Text Start Marker
In the 2024 cycle, Donald Trump has escalated his accusations that Democrats are trying to rig or interfere with the election, according to analysis published Friday in The New York Times, which searched social media posts, interviews, and records of campaign events. (Source: The New York Times)
Trump has cast doubt on the upcoming election's fairness about once per day since he announced his candidacy—engaging in a strategy the Times referred to as "heads, I win; tails, you cheated."
Dean Baker, an economist at Center for Economic and Policy Research, referred to the Times' findings as a "big deal" on social media, while Ian Bremmer, a political scientist at Columbia University's School of International and Public Affairs, jokingly said, in response to the article, that 2024 was "off to a great start."
Text End Marker
Listed entries Start Marker
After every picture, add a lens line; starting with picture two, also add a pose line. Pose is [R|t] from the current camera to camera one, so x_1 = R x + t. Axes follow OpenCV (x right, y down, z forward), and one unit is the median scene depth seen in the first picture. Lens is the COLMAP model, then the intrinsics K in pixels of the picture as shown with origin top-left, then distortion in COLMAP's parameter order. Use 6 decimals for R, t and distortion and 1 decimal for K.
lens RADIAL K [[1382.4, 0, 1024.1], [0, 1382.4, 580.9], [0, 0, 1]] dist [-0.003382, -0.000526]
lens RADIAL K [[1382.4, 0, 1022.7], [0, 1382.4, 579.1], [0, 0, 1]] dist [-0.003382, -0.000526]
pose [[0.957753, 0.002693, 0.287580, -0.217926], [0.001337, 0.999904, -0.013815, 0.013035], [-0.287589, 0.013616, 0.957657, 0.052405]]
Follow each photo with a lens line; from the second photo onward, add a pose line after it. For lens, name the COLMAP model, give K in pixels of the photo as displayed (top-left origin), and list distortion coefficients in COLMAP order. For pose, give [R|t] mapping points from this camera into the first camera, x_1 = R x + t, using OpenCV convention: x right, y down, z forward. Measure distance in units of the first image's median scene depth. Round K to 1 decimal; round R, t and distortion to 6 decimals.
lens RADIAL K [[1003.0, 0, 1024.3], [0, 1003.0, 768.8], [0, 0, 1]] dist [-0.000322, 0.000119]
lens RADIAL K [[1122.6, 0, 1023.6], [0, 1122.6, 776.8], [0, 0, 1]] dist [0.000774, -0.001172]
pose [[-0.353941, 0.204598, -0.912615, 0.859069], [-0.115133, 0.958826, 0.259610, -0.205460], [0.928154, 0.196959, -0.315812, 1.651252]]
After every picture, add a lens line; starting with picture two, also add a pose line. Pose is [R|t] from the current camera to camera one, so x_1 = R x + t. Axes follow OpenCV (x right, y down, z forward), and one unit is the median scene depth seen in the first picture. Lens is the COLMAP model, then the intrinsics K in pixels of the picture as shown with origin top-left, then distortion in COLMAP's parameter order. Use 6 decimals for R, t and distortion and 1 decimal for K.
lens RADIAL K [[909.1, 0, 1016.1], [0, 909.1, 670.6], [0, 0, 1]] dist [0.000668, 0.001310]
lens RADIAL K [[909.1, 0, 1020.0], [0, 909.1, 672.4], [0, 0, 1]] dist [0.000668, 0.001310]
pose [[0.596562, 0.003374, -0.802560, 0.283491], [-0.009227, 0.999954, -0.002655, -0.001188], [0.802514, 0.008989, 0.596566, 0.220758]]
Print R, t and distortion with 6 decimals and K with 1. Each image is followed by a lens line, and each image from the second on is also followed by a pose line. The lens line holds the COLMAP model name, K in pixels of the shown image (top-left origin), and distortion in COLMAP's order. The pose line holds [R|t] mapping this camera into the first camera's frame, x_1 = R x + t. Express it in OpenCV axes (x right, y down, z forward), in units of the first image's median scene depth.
Listed entries End Marker
→ **Exercise requirements**:
Please repeat the text on Trump's election accusations word for word, from "In the 2024" up to and including "New York Times)". The listing is separate material and does not relate to the text on Trump's election accusations.

→ **Reply to the task**:
In the 2024 cycle, Donald Trump has escalated his accusations that Democrats are trying to rig or interfere with the election, according to analysis published Friday in The New York Times, which searched social media posts, interviews, and records of campaign events. (Source: The New York Times)